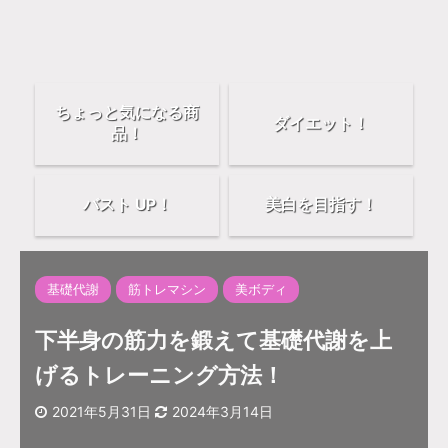
ちょっと気になる商
ダイエット！
品！
バスト UP！
美白を目指す！
基礎代謝
筋トレマシン
美ボディ
下半身の筋力を鍛えて基礎代謝を上
げるトレーニング方法！
2021年5月31日
2024年3月14日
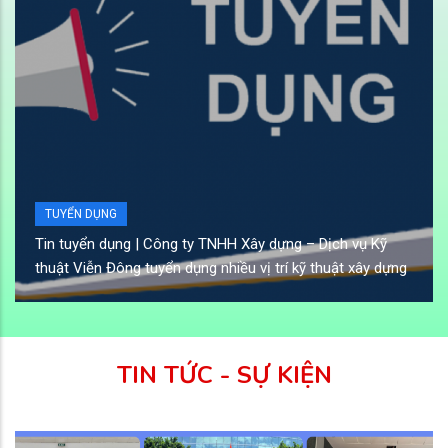
TUYỂN DỤNG
H Xây dựng – Dịch vụ Kỹ
Tin tuyển dụng | Công ty TNH
iều vị trí kỹ thuật xây dựng
Solution
TIN TỨC - SỰ KIỆN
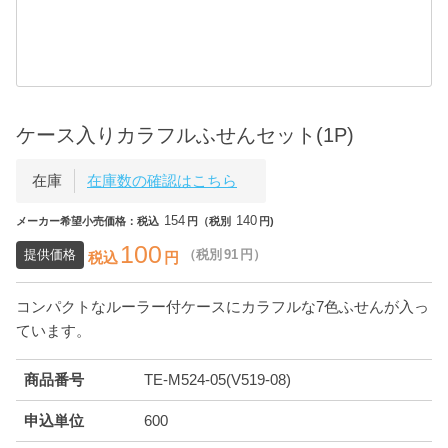
ケース入りカラフルふせんセット(1P)
在庫
在庫数の確認はこちら
154
140
メーカー希望小売価格：税込
円（税別
円)
100
提供価格
（税別
91
円）
税込
円
コンパクトなルーラー付ケースにカラフルな7色ふせんが入っ
ています。
商品番号
TE-M524-05(V519-08)
申込単位
600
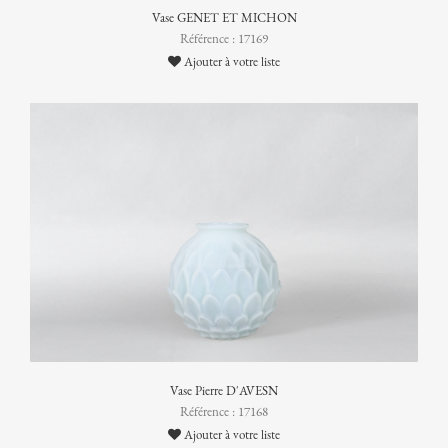
Vase GENET ET MICHON
Référence : 17169
Ajouter à votre liste
Vase Pierre D'AVESN
Référence : 17168
Ajouter à votre liste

┄┄┄┄┄┄┄┄┄┄┄┄┄┄┄┄┄┄┄┄

[PROBLEM REQUIREMENTS]
What is needed is an exact restatement of the lines from the line with "TIN TỨC - SỰ KIỆN" through the final line of the data, pictures excluded.

[REPLY]
TIN TỨC - SỰ KIỆN
ケース入りカラフルふせんセット(1P)
在庫
在庫数の確認はこちら
154
140
メーカー希望小売価格：税込
円（税別
円)
100
提供価格
（税別
91
円）
税込
円
コンパクトなルーラー付ケースにカラフルな7色ふせんが入っ
ています。
商品番号
TE-M524-05(V519-08)
申込単位
600
Vase GENET ET MICHON
Référence : 17169
Ajouter à votre liste
Vase Pierre D'AVESN
Référence : 17168
Ajouter à votre liste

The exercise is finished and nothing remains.